COLLUM: Many retirees are in for a rude awakening when they begin transitioning their portfolios from the accumulation phase of their working years, to the distribution phase of retirement, when they start withdrawing funds from their individual retirement accounts and 401(k) plans. IRA expert Ed Slott says the biggest and most unpleasant surprise is likely to be the tax bite.

ED SLOTT, IRA EXPERT: Remember, none of this money has been taxed. We were all told we had this goody-goody tax break up front, we got a tax deduction but it's kind of like your deal with the devil, in any deal with the devil, there's a day of reckoning and that's the taxes.

COLLUM: For that reason, many financial advisers urge new retirees to avoid tapping tax-deferred accounts as long as possible. But Slott expects the nation's huge national debt to lead to higher taxes in the future. He recommends retirees cash out their IRA portfolios first.

SLOTT: I really believe taxes are going to have to go up. Somebody has got to pay these bills.
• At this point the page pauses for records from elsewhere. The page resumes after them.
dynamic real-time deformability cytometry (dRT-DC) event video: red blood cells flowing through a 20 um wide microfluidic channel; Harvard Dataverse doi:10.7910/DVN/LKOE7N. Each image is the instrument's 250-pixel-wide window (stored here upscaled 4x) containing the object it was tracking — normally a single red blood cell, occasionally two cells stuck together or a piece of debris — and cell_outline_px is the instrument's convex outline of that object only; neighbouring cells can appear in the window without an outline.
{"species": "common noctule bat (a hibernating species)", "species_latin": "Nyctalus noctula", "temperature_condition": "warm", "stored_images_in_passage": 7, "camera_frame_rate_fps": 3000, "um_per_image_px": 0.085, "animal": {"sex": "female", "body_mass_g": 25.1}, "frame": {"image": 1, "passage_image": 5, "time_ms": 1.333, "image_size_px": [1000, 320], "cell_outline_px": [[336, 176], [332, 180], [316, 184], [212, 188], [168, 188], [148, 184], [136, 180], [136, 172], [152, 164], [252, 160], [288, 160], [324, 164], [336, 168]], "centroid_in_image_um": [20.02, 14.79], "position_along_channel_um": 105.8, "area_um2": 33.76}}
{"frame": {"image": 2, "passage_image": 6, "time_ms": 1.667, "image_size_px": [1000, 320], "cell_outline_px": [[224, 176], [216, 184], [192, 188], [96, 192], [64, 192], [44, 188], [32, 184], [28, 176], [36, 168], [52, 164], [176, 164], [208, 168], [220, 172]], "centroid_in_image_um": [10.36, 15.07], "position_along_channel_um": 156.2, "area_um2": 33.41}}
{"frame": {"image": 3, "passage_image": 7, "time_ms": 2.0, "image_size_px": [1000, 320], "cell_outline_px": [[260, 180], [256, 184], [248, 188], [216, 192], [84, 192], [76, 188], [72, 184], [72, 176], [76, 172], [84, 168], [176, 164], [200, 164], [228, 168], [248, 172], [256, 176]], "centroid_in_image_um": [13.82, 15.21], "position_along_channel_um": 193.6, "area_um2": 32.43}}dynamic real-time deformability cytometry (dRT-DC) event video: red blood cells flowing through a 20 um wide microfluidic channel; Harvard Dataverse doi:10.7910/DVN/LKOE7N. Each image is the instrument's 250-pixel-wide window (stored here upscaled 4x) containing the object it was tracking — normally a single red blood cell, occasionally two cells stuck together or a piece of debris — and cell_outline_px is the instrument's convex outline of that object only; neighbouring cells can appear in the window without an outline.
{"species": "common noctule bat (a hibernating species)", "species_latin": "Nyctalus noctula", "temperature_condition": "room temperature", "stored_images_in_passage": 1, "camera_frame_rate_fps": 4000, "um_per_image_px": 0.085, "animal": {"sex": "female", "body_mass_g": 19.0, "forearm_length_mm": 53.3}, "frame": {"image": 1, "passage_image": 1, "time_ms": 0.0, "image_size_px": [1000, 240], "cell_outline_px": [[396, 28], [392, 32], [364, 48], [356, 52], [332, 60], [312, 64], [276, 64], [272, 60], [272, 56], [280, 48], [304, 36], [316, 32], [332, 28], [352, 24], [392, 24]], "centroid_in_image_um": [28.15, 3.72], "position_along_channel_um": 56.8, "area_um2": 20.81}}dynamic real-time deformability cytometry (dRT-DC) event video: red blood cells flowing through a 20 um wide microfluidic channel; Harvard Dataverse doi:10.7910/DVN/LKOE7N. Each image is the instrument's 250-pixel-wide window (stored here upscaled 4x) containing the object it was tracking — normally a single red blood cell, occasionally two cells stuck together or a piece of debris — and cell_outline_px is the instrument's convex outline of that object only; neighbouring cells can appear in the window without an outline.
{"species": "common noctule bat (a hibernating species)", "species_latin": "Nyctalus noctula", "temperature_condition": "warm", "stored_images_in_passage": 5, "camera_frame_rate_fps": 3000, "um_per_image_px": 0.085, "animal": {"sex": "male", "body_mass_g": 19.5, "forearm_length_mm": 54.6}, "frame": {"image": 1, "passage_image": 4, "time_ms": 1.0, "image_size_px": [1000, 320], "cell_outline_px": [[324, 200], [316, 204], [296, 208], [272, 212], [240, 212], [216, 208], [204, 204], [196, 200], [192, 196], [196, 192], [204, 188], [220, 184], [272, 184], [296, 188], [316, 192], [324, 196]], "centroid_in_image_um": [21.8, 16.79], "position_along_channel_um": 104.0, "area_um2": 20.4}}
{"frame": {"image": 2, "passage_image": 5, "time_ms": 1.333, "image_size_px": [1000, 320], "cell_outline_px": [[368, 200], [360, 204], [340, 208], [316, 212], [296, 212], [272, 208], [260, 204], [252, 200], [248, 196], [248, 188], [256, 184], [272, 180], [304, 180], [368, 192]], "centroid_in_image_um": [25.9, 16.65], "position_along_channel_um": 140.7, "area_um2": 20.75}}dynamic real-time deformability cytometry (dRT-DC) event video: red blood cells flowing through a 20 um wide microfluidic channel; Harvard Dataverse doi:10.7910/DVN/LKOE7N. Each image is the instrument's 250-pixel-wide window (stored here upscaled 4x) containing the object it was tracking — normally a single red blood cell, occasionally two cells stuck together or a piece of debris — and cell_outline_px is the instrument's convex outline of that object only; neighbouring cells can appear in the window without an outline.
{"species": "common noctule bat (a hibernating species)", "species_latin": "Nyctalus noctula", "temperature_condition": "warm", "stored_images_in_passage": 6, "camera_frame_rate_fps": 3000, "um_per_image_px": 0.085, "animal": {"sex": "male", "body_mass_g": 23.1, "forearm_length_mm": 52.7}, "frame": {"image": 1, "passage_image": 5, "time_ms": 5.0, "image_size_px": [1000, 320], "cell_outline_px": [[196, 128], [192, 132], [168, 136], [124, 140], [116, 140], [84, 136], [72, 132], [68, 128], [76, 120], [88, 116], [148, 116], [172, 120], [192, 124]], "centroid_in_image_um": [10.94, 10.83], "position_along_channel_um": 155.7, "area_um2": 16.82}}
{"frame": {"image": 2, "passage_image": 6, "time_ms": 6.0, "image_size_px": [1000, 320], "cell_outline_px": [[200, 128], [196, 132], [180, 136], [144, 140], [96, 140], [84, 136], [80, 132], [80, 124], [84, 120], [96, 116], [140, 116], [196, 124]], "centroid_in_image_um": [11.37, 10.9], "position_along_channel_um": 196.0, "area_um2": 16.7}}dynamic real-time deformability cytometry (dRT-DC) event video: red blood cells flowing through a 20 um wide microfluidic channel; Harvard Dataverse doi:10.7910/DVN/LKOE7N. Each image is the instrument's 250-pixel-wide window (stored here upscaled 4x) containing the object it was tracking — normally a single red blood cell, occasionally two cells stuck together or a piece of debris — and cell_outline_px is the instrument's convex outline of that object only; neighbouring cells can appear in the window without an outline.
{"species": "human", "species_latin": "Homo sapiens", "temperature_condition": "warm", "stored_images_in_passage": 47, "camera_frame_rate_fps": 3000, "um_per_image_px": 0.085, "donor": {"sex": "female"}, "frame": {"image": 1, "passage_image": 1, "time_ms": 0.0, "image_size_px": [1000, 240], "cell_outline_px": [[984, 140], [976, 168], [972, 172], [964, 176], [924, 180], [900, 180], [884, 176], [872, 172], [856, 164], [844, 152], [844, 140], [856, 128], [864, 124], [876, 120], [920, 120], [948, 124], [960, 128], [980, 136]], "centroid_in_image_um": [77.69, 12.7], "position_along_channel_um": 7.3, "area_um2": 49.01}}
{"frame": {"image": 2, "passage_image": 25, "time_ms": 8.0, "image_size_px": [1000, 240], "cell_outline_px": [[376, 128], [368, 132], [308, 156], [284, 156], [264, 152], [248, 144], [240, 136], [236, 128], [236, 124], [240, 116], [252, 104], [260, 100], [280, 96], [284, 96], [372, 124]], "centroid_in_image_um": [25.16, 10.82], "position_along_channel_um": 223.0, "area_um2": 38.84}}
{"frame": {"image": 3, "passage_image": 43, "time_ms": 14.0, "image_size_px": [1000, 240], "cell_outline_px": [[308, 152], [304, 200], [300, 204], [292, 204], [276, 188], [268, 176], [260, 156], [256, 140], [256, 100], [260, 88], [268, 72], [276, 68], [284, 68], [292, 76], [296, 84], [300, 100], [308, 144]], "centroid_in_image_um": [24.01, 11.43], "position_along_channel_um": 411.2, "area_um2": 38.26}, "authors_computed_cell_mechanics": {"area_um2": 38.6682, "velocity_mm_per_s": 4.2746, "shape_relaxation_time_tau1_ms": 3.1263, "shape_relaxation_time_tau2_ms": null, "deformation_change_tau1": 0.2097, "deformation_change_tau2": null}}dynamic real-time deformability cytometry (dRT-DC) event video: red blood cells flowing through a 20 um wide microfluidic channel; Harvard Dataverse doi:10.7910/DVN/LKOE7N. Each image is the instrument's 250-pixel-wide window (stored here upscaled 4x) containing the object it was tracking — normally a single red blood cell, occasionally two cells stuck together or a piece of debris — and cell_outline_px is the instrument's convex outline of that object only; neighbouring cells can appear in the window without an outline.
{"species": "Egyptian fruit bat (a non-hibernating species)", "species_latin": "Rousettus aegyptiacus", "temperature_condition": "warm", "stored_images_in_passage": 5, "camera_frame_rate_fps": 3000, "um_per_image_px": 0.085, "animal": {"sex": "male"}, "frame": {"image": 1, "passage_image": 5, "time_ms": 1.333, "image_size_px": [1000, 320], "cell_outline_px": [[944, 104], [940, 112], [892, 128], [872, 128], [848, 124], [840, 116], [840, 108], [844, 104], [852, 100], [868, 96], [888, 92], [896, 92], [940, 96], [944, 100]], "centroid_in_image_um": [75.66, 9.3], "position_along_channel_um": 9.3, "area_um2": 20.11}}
And if you believe that, it might pay to take some of that taxable money down now while I believe taxes are relatively low

COLLUM: Experts say the financial decisions people like the Czerniecs make going into retirement have big implications. That's because if you don't make the right moves, tax penalties and lower investment returns could mean less income for the rest of your life. Joe Collum, NIGHTLY BUSINESS REPORT, Miami.

GHARIB: Of course, the ideal mix of stocks and bonds in a portfolio depends on an individual's financial situation. So consult with a qualified financial adviser before re- allocating your portfolio.